Problem description.
Set each entry down verbatim, omitting images.

Data to use.
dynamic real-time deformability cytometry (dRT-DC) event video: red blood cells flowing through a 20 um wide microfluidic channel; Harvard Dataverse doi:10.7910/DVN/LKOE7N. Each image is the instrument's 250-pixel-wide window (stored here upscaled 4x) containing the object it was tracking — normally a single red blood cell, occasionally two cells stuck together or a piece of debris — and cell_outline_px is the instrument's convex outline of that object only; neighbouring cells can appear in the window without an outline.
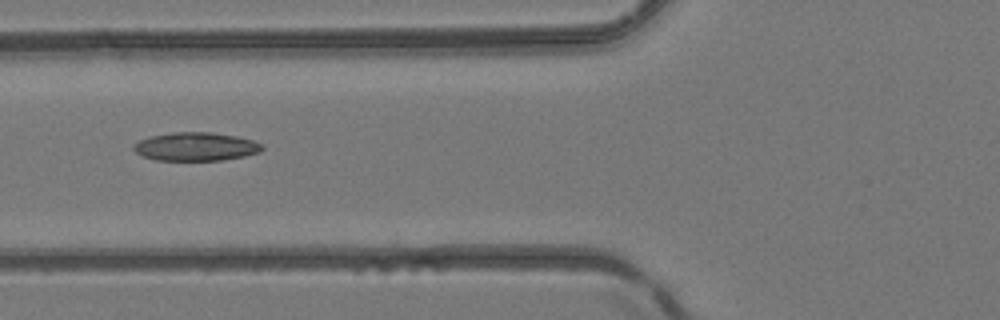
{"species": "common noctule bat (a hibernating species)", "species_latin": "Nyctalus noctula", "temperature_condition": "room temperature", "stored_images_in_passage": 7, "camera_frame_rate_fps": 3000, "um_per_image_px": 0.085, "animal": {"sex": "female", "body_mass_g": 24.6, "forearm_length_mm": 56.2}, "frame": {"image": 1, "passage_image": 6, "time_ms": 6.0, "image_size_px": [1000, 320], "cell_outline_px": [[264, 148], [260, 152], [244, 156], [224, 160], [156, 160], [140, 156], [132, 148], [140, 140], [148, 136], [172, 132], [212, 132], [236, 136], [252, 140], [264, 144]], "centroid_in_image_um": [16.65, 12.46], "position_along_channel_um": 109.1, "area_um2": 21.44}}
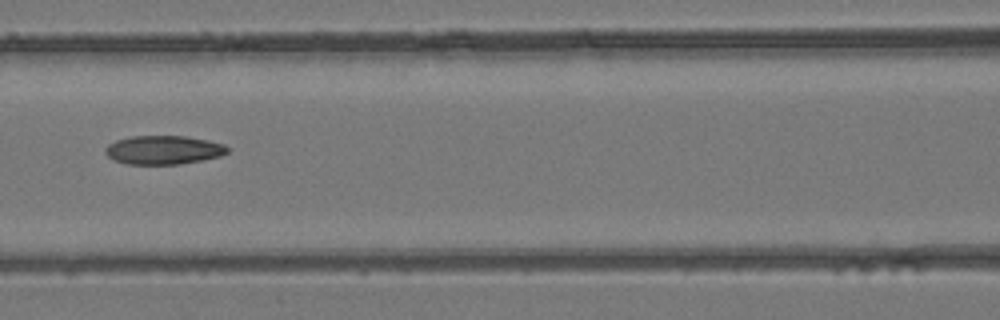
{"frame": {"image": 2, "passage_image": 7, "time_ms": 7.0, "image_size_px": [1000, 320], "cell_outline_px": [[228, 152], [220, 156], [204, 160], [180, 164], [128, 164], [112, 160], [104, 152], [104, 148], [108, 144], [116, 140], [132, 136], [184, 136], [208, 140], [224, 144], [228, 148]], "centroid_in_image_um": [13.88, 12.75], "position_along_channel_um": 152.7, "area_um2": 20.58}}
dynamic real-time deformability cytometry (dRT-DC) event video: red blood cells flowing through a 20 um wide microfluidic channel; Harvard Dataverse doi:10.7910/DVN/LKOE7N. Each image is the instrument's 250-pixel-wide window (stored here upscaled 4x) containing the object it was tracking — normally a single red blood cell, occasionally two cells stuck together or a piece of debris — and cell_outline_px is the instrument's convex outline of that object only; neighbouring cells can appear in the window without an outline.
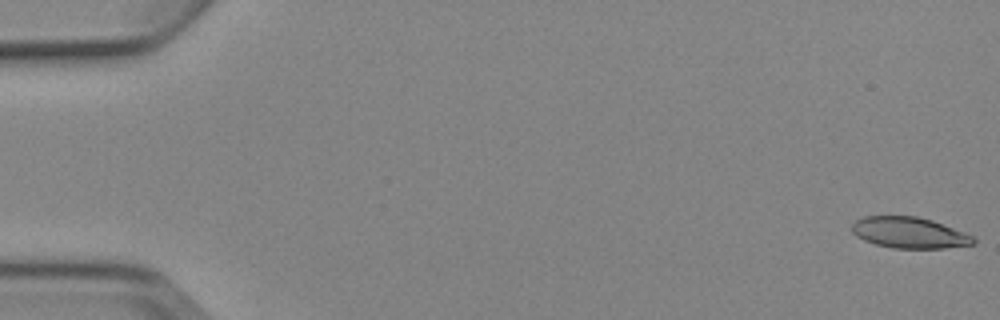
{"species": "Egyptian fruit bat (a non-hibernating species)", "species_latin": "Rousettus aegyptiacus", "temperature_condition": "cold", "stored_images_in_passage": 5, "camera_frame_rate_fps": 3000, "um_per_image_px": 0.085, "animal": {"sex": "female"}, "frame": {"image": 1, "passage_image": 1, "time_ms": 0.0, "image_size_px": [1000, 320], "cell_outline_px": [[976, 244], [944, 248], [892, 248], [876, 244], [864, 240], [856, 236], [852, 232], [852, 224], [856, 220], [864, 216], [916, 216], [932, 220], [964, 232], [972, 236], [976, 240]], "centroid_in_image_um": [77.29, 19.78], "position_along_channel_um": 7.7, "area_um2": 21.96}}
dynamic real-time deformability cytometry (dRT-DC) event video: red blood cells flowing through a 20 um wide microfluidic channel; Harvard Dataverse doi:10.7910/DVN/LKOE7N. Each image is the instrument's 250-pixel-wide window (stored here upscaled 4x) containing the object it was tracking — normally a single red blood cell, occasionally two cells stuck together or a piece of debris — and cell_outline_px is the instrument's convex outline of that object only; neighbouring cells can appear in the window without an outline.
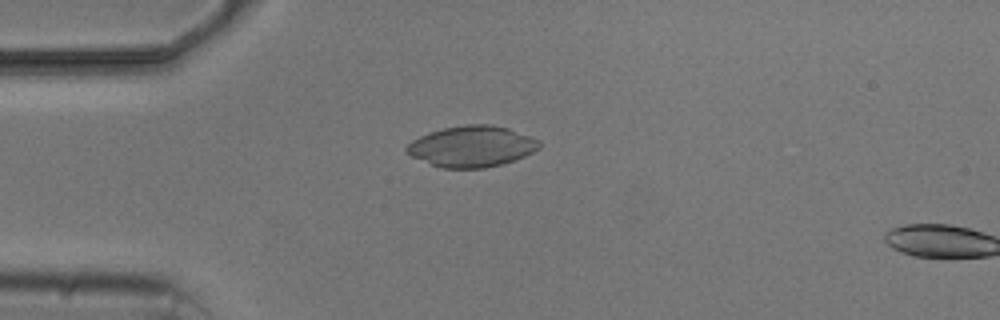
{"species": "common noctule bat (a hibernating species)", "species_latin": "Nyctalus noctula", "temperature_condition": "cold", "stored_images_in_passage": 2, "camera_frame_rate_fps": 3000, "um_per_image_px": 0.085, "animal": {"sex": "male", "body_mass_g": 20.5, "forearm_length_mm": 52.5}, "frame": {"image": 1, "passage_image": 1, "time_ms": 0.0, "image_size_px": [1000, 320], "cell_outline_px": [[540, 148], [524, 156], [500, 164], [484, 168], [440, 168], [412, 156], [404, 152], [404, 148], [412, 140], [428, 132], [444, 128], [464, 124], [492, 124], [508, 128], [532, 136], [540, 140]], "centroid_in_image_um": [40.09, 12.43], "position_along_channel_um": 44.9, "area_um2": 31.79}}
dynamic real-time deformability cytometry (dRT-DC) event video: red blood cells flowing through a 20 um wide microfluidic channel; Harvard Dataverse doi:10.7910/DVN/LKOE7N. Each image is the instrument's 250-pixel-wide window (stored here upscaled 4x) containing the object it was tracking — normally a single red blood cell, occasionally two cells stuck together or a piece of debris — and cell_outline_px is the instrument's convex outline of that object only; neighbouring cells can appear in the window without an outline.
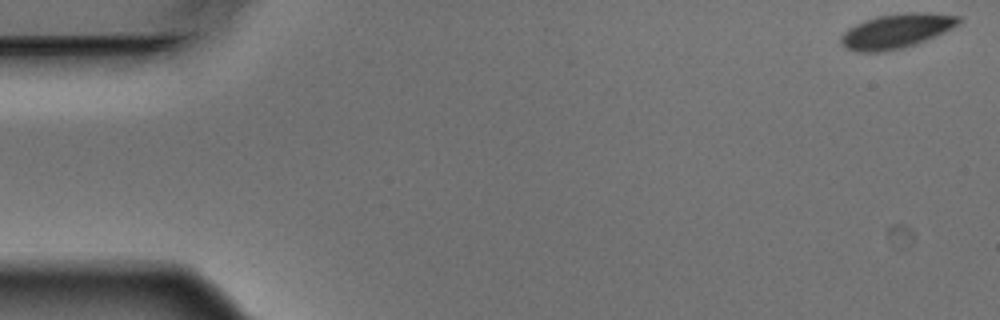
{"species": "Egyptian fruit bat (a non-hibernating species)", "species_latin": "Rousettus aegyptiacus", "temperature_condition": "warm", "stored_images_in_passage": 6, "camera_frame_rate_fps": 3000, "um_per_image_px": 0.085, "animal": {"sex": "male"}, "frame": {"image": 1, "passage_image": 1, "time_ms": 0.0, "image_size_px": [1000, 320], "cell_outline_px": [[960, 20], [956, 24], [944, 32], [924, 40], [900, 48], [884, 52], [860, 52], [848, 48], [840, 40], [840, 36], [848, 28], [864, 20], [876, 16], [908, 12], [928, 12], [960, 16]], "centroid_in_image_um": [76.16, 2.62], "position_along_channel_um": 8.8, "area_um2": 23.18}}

Answer to this problem.
dynamic real-time deformability cytometry (dRT-DC) event video: red blood cells flowing through a 20 um wide microfluidic channel; Harvard Dataverse doi:10.7910/DVN/LKOE7N. Each image is the instrument's 250-pixel-wide window (stored here upscaled 4x) containing the object it was tracking — normally a single red blood cell, occasionally two cells stuck together or a piece of debris — and cell_outline_px is the instrument's convex outline of that object only; neighbouring cells can appear in the window without an outline.
{"species": "common noctule bat (a hibernating species)", "species_latin": "Nyctalus noctula", "temperature_condition": "room temperature", "stored_images_in_passage": 7, "camera_frame_rate_fps": 3000, "um_per_image_px": 0.085, "animal": {"sex": "female", "body_mass_g": 24.6, "forearm_length_mm": 56.2}, "frame": {"image": 1, "passage_image": 6, "time_ms": 6.0, "image_size_px": [1000, 320], "cell_outline_px": [[264, 148], [260, 152], [244, 156], [224, 160], [156, 160], [140, 156], [132, 148], [140, 140], [148, 136], [172, 132], [212, 132], [236, 136], [252, 140], [264, 144]], "centroid_in_image_um": [16.65, 12.46], "position_along_channel_um": 109.1, "area_um2": 21.44}}
{"frame": {"image": 2, "passage_image": 7, "time_ms": 7.0, "image_size_px": [1000, 320], "cell_outline_px": [[228, 152], [220, 156], [204, 160], [180, 164], [128, 164], [112, 160], [104, 152], [104, 148], [108, 144], [116, 140], [132, 136], [184, 136], [208, 140], [224, 144], [228, 148]], "centroid_in_image_um": [13.88, 12.75], "position_along_channel_um": 152.7, "area_um2": 20.58}}
dynamic real-time deformability cytometry (dRT-DC) event video: red blood cells flowing through a 20 um wide microfluidic channel; Harvard Dataverse doi:10.7910/DVN/LKOE7N. Each image is the instrument's 250-pixel-wide window (stored here upscaled 4x) containing the object it was tracking — normally a single red blood cell, occasionally two cells stuck together or a piece of debris — and cell_outline_px is the instrument's convex outline of that object only; neighbouring cells can appear in the window without an outline.
{"species": "Egyptian fruit bat (a non-hibernating species)", "species_latin": "Rousettus aegyptiacus", "temperature_condition": "cold", "stored_images_in_passage": 5, "camera_frame_rate_fps": 3000, "um_per_image_px": 0.085, "animal": {"sex": "female"}, "frame": {"image": 1, "passage_image": 1, "time_ms": 0.0, "image_size_px": [1000, 320], "cell_outline_px": [[976, 244], [944, 248], [892, 248], [876, 244], [864, 240], [856, 236], [852, 232], [852, 224], [856, 220], [864, 216], [916, 216], [932, 220], [964, 232], [972, 236], [976, 240]], "centroid_in_image_um": [77.29, 19.78], "position_along_channel_um": 7.7, "area_um2": 21.96}}
dynamic real-time deformability cytometry (dRT-DC) event video: red blood cells flowing through a 20 um wide microfluidic channel; Harvard Dataverse doi:10.7910/DVN/LKOE7N. Each image is the instrument's 250-pixel-wide window (stored here upscaled 4x) containing the object it was tracking — normally a single red blood cell, occasionally two cells stuck together or a piece of debris — and cell_outline_px is the instrument's convex outline of that object only; neighbouring cells can appear in the window without an outline.
{"species": "common noctule bat (a hibernating species)", "species_latin": "Nyctalus noctula", "temperature_condition": "cold", "stored_images_in_passage": 2, "camera_frame_rate_fps": 3000, "um_per_image_px": 0.085, "animal": {"sex": "male", "body_mass_g": 20.5, "forearm_length_mm": 52.5}, "frame": {"image": 1, "passage_image": 1, "time_ms": 0.0, "image_size_px": [1000, 320], "cell_outline_px": [[540, 148], [524, 156], [500, 164], [484, 168], [440, 168], [412, 156], [404, 152], [404, 148], [412, 140], [428, 132], [444, 128], [464, 124], [492, 124], [508, 128], [532, 136], [540, 140]], "centroid_in_image_um": [40.09, 12.43], "position_along_channel_um": 44.9, "area_um2": 31.79}}
dynamic real-time deformability cytometry (dRT-DC) event video: red blood cells flowing through a 20 um wide microfluidic channel; Harvard Dataverse doi:10.7910/DVN/LKOE7N. Each image is the instrument's 250-pixel-wide window (stored here upscaled 4x) containing the object it was tracking — normally a single red blood cell, occasionally two cells stuck together or a piece of debris — and cell_outline_px is the instrument's convex outline of that object only; neighbouring cells can appear in the window without an outline.
{"species": "Egyptian fruit bat (a non-hibernating species)", "species_latin": "Rousettus aegyptiacus", "temperature_condition": "warm", "stored_images_in_passage": 6, "camera_frame_rate_fps": 3000, "um_per_image_px": 0.085, "animal": {"sex": "male"}, "frame": {"image": 1, "passage_image": 1, "time_ms": 0.0, "image_size_px": [1000, 320], "cell_outline_px": [[960, 20], [956, 24], [944, 32], [924, 40], [900, 48], [884, 52], [860, 52], [848, 48], [840, 40], [840, 36], [848, 28], [864, 20], [876, 16], [908, 12], [928, 12], [960, 16]], "centroid_in_image_um": [76.16, 2.62], "position_along_channel_um": 8.8, "area_um2": 23.18}}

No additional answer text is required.